Bei Leistungsabrechnungen eines Gesellschafter-Gf gegenüber seiner Kapitalgesellschaft sind nach stRsp des VwGH für die Frage deren Zuflusses – abgesehen von der Zuleitung des Barbetrages – insb zwei mögliche zuflussbegründende Umstände zu unterscheiden:
Zum einen ist auf den Gutschriftszeitpunkt durch die Kapitalgesellschaft abzustellen. Nimmt eine Kapitalgesellschaft eine Gutschrift zu Gunsten ihres Gf vor, geht die Rsp des VwGH von einem Zufluss aus, wenn die GmbH zahlungsfähig ist. Der Gf hat grundsätzlich die tatsächliche Verfügungsmacht über die zu seinen Gunsten ausgestellten Gutschriften (vgl VwGH 30. 10. 2014, 2012/15/0143). Dabei kommt es nach Ansicht des VwGH nicht darauf an, ob die Gutschrift auf einem Verrechnungskonto oder einem Kreditorenkonto verbucht wird, sondern ob der Gf die Befugnis hat, die Auszahlung gutgeschriebener Beträge zu verfügen oder selbst durchzuführen.
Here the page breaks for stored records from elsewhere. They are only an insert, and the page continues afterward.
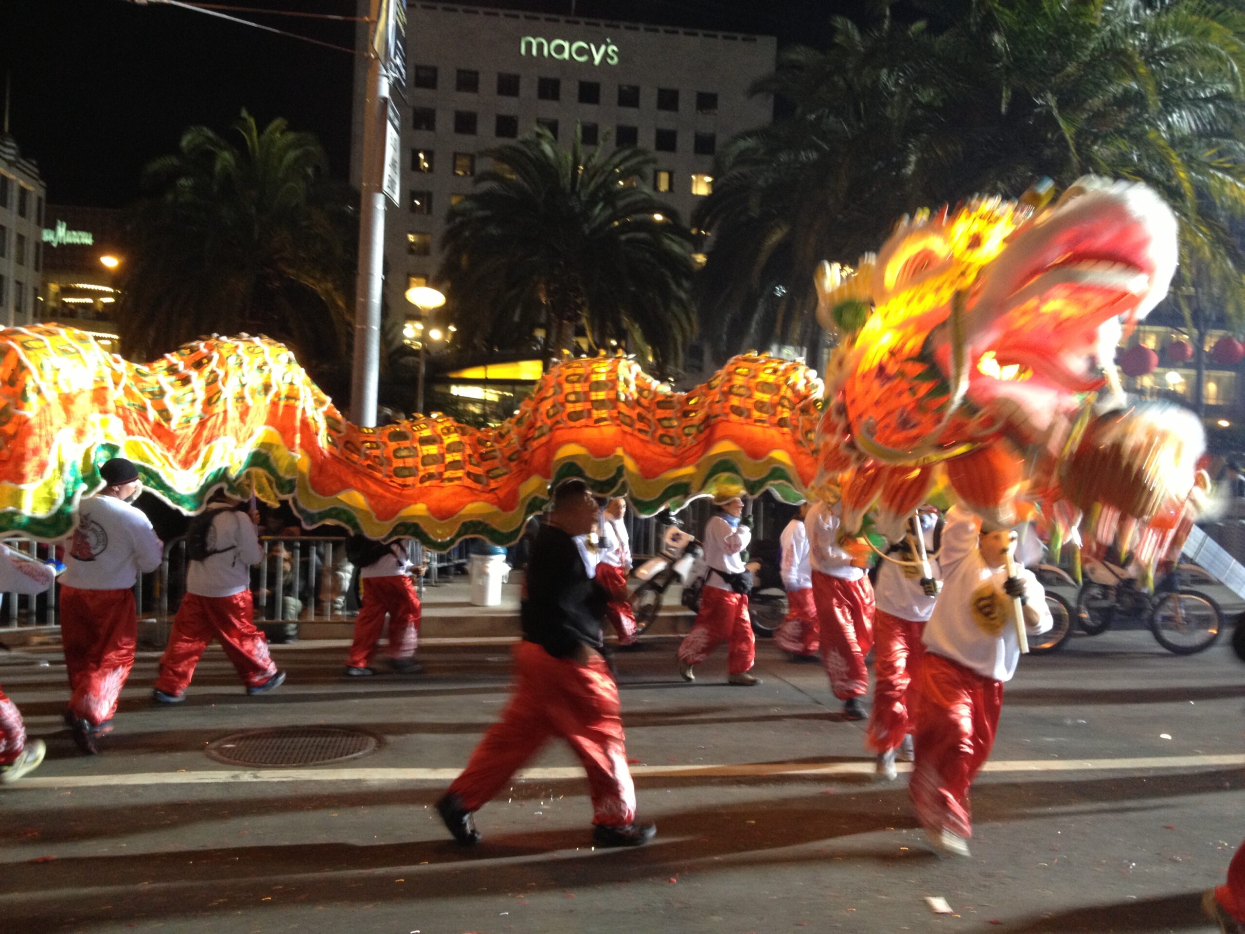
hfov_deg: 52.6
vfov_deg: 40.7
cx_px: 622
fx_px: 1259
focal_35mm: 35
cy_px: 467
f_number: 2.4
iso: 160
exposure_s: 1/20
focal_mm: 4.28
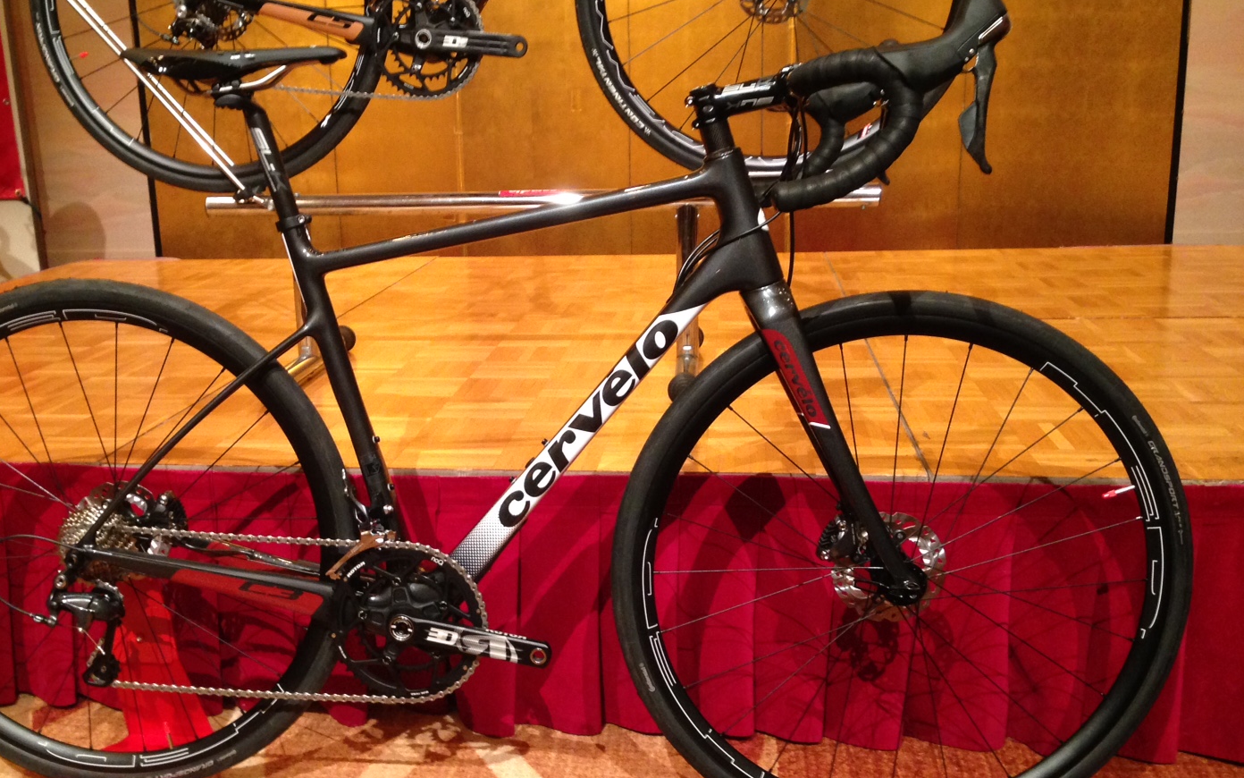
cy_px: 419
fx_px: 1390
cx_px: 522
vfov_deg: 31.2
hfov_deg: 48.0
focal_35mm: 41
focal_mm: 4.12
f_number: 2.4
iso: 250
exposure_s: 1/20
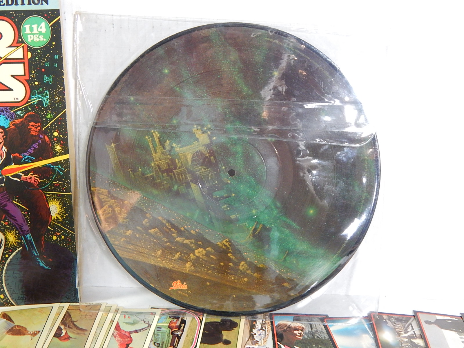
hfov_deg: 54.0
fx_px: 456
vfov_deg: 41.8
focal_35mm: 34
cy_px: 174
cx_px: 232
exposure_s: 1/25
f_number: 3.3
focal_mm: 6.1
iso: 400
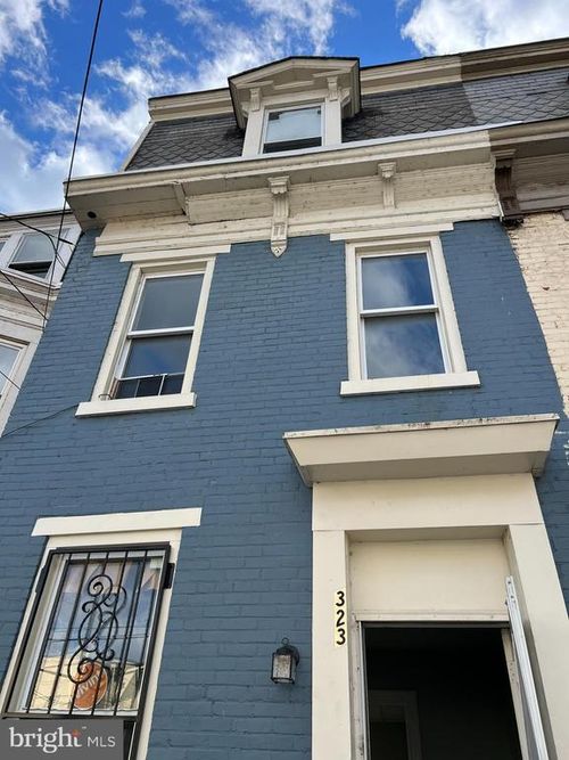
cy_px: 380
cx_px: 284
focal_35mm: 26
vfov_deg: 67.3
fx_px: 570
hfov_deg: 53.0
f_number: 1.5
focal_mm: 5.7
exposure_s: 1/2045
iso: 50
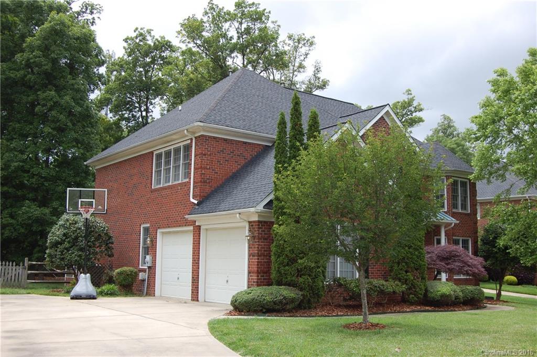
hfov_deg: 49.6
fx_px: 581
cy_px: 178
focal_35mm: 39
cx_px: 268
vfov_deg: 34.1
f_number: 7.1
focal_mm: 26
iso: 200
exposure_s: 1/200
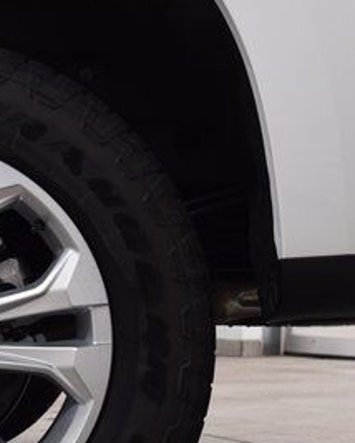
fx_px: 1417
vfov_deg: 17.7
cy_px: 338
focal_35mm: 108
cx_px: -88
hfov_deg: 13.8
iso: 500
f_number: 6.3
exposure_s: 1/15
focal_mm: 32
Zum anderen betrifft der zweite zuflussbegründende Fall einen Steuerpflichtigen, der gleichzeitig Mehrheitsgesellschafter der Schuldner-GmbH ist. Die Rsp nimmt in diesem Fall einen Zufluss bereits an, sobald die Forderung fällig ist, vorausgesetzt die GmbH ist nicht zahlungsunfähig (vgl VwGH 23. 3. 2010, 2007/13/0037). Für die Beurteilung der Zahlungsfähigkeit ist es dabei ausreichend, wenn der Kapitalgesellschaft die Kreditwürdigkeit zur Aufnahme von Fremdmitteln zukommt (vgl VwGH 25. 6. 2007, 2007/14/0002). Entscheidend für die Annahme eines Zuflusses von Gesellschafter-Geschäftsführerbezügen bereits mit deren Fälligkeit ist nach der Rsp des VwGH das Vorliegen eines beherrschenden Einflusses des Gesellschafter-Gf auf die schuldnerische Gesellschaft über deren Gesellschafterversammlung (vgl VwGH 30. 10. 2014, 2012/15/0143) und damit ein besonderes Naheverhältnis zwischen Gläubiger und Schuldner. Aus welchen Umständen sich ein solcher beherrschender Einfluss auf die Gesellschaft ergibt, ist dabei nicht wesentlich (vgl VwGH 30. 10. 2014, 2012/15/0143).
Der VwGH kam daher zum folgenden Ergebnis: Der Revisionswerber war im revisionsgegenständlichen Zeitraum indirekter Minderheitsgesellschafter der E-GmbH, wodurch die Judikatur zum Mehrheitsgesellschafter nicht zur Anwendung gelangen könne. Dass zwischen dem Revisionswerber und den anderen Gesellschaftern der C-GmbH ein auf andere Weise begründetes Naheverhältnis bestanden habe, das insgesamt zu einem entsprechenden Stimmgewicht in der Gesellschafterversammlung geführt hätte, wurde von der belangten Behörde nicht behauptet und sei im Verfahren auch nicht hervorgekommen. Das BFG stütze sich darauf, dass die Verfügungsbefugnis über die gutgeschriebenen Beträge deshalb vorgelegen sei, weil der Revisionswerber selbständig vertretungsbefugter Gf der Muttergesellschaft gewesen ist und als solcher in Vertretung der Alleingesellschafterin der E-GmbH eine Weisung betreffend die Auszahlung der Beträge hätte erteilen können. Es könne nach Ansicht des VwGH dahingestellt bleiben, ob diesem Gedankengang zu folgen und die dargestellte Rsp auf den vorliegenden Fall übertragbar wäre, wenn der Revisionswerber Alleingesellschafter oder der einzige alleinvertretungsberechtigte Gf der Alleingesellschafterin der schuldnerischen Gesellschaft gewesen wäre. Weder das eine noch das andere liege aber im Revisionsfall vor, womit laut VwGH die aus seiner Stellung bei der Muttergesellschaft resultierenden Möglichkeiten des Revisionswerbers zur Einflussnahme auf die Geschäftsführung der E-GmbH jedenfalls nicht ausreichten, um sie der Verfügungsmacht eines Gf der schuldnerischen GmbH selbst gleichzuhalten. Das BFG habe somit die Rechtslage verkannt, weshalb das angefochtene Erkenntnis wegen Rechtswidrigkeit seines Inhaltes aufzuheben war.
Conclusio
Die Geschäftsführertätigkeit als Minderheitsgesellschafter einer GmbH, an der dieser indirekt beteiligt ist, alleine reicht nicht aus, um eine Verfügungsmacht eines Geschäftsführers der schuldnerischen GmbH zu begründen. Es ist daher im vorliegenden Sachverhalt nicht von einer Einlage iSd § 8 Abs 1 KStG als Form einer Einkommensverfügung auszugehen.